A few tips for getting the best results:
- Pull models before starting Chaos Cypher. Run
ollama pull qwen3:30b(or whichever model your preset uses) before your first extraction. The Neuron worker will wait for Ollama, but pre-pulling avoids the initial download delay. - Monitor VRAM usage. Run
nvidia-smito see how much VRAM your model is using. If you're near the limit, drop to a smaller context window or a smaller model. OOM kills during extraction are recoverable (the job retries), but they're slow. - Start with shorter documents. Your first upload should be a 10-20 page document so you can see the full pipeline complete in a couple of minutes. Scale up once you're comfortable with the output quality.

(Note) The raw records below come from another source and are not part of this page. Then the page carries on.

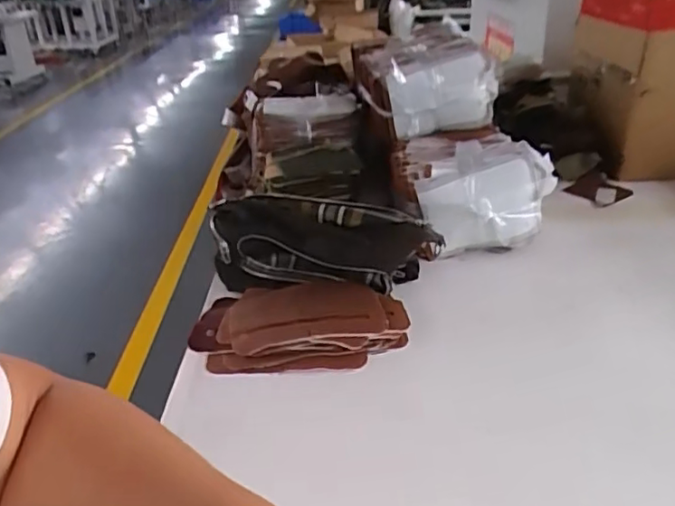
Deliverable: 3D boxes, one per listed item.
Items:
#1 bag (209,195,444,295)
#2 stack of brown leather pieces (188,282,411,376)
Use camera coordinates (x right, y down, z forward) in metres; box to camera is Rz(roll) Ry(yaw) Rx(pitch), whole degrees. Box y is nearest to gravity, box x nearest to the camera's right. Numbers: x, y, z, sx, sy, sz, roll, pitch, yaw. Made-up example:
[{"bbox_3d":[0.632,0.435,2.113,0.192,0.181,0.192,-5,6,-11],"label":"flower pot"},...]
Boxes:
[{"bbox_3d":[-0.017,-0.010,0.839,0.313,0.122,0.106,0,28,3],"label":"bag"},{"bbox_3d":[-0.047,0.093,0.754,0.261,0.035,0.155,-1,28,1],"label":"stack of brown leather pieces"}]

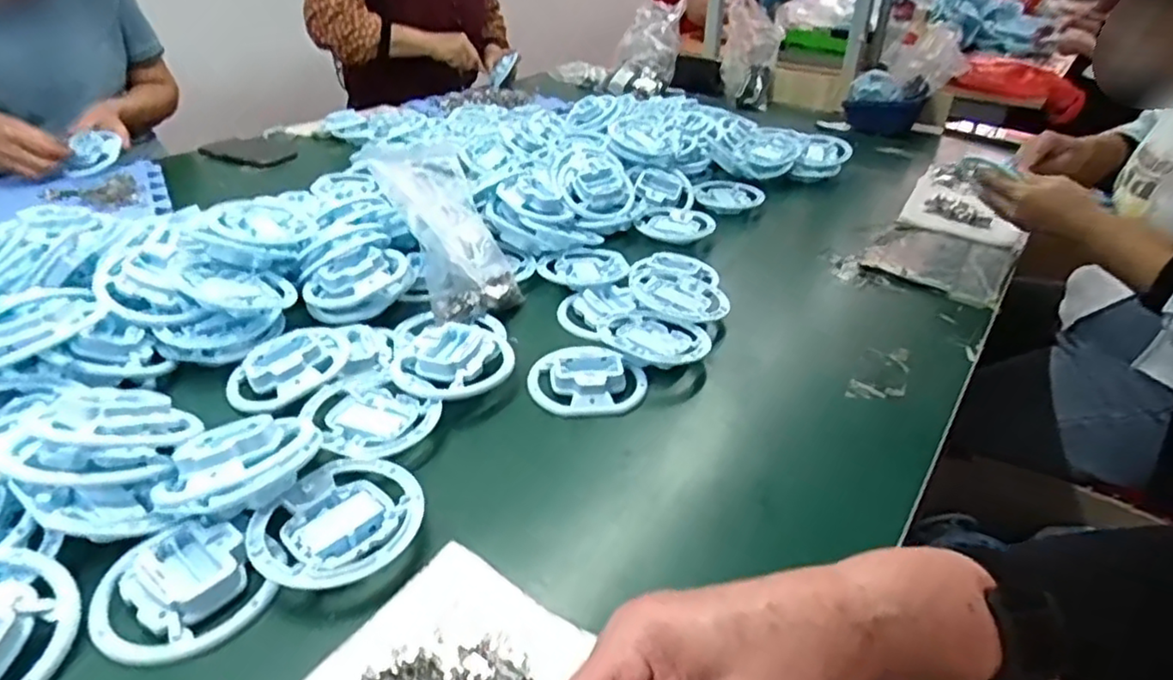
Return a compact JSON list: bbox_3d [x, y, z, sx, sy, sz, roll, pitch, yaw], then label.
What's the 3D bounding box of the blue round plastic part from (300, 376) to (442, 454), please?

- Experiment with extraction models. The presets pair specific extraction models with chat models. The extraction model uses an instruct-tuned variant optimized for structured output. If extraction quality isn't where you want it, try the next VRAM tier up -- the jump from 8B to 30B parameters makes a significant difference in extraction accuracy.
What's Next
Running everything locally is the starting point, not the ceiling.
If you outgrow a single GPU, the multi-instance setup lets you spread load across multiple machines on your network -- a small GPU cluster for your team, still fully private, still no cloud dependency. Configure two or three Ollama instances on different machines, point Chaos Cypher at all of them, and extraction workloads parallelize automatically.
When you do need cloud-tier quality for specific tasks, the cloud providers are there. Chaos Cypher doesn't lock you into local-only or cloud-only. You choose per-operation, per-database, whenever you want. The architecture is the same either way -- the only thing that changes is where the LLM inference happens.
The privacy argument isn't really about paranoia. It's about control. Your knowledge graph is a map of everything you know -- your research, your relationships, your institutional memory. Keeping that map on your own hardware isn't a limitation. It's a feature.